Source material: Begin

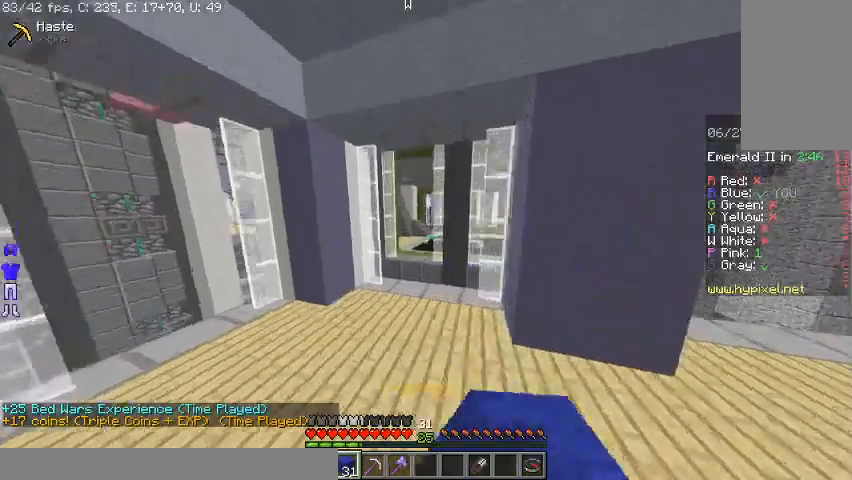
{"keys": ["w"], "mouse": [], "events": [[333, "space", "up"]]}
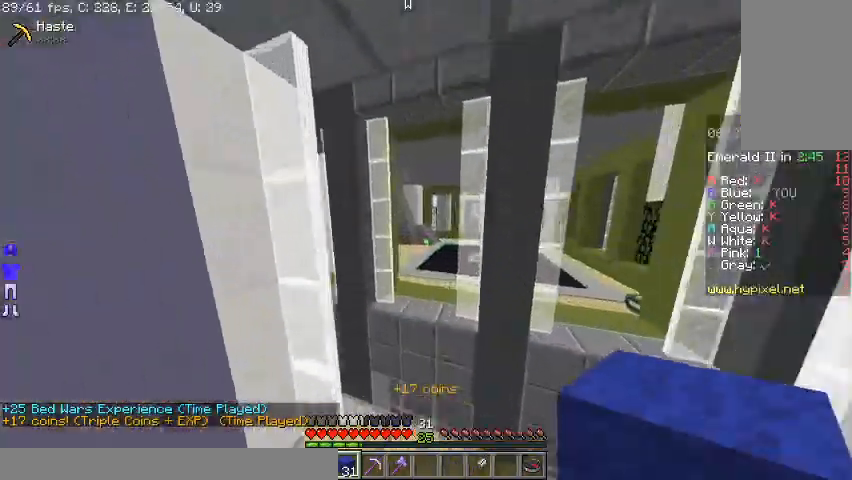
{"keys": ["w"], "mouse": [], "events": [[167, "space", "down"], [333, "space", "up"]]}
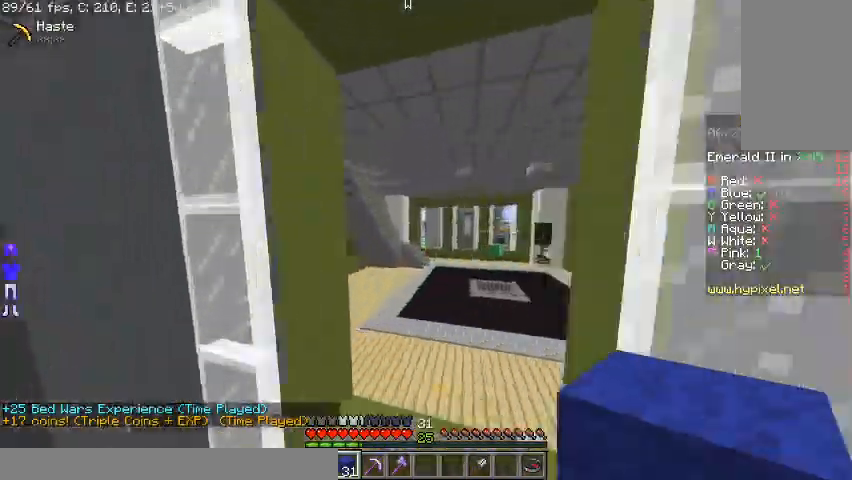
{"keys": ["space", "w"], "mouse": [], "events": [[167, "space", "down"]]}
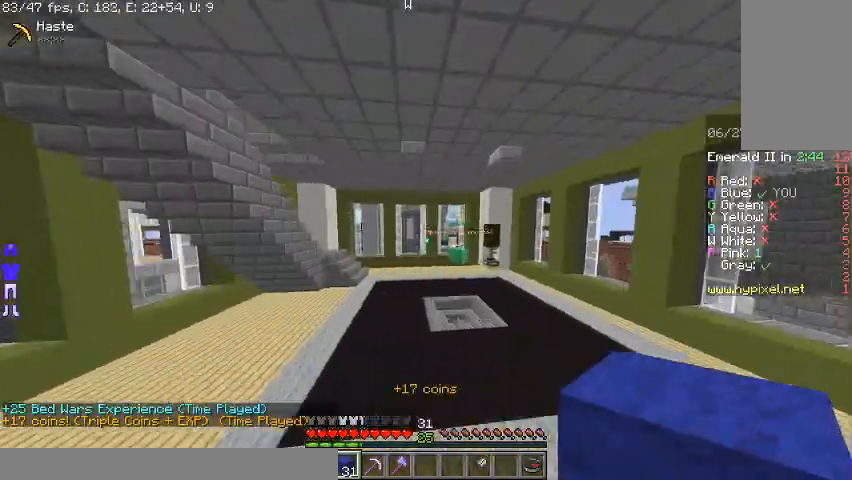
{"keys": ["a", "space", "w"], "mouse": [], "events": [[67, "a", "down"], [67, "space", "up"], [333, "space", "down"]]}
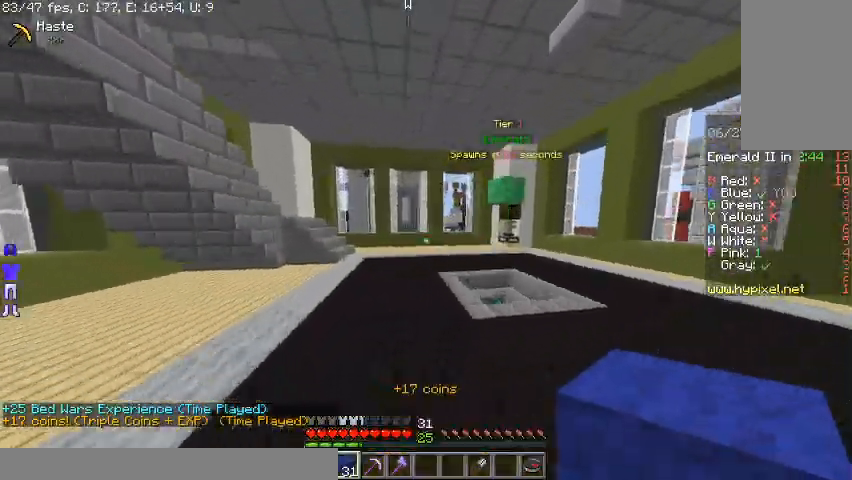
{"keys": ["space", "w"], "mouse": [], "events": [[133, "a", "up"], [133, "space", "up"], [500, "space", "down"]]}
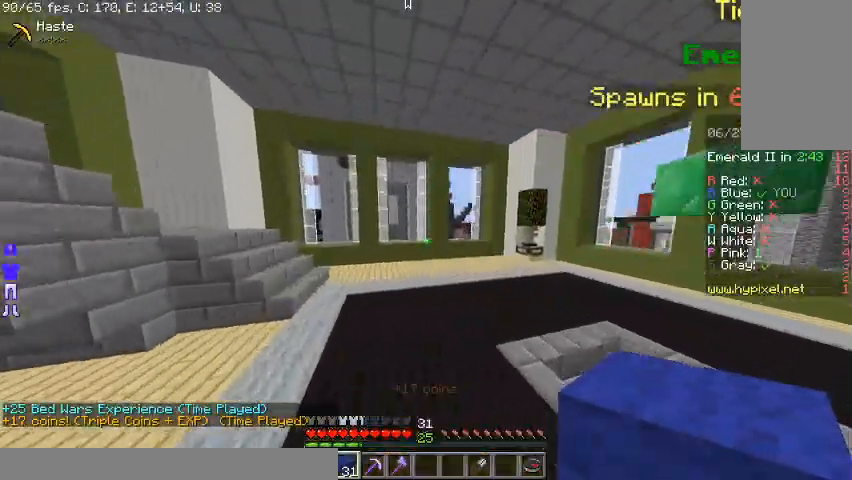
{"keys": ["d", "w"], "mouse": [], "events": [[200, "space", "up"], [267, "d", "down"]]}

Source material: End

* [What is expected]
Everything in the records above must be repeated exactly, except the pictures.

* [Exercise output]
{"keys": ["w"], "mouse": [], "events": [[333, "space", "up"]]}
{"keys": ["w"], "mouse": [], "events": [[167, "space", "down"], [333, "space", "up"]]}
{"keys": ["space", "w"], "mouse": [], "events": [[167, "space", "down"]]}
{"keys": ["a", "space", "w"], "mouse": [], "events": [[67, "a", "down"], [67, "space", "up"], [333, "space", "down"]]}
{"keys": ["space", "w"], "mouse": [], "events": [[133, "a", "up"], [133, "space", "up"], [500, "space", "down"]]}
{"keys": ["d", "w"], "mouse": [], "events": [[200, "space", "up"], [267, "d", "down"]]}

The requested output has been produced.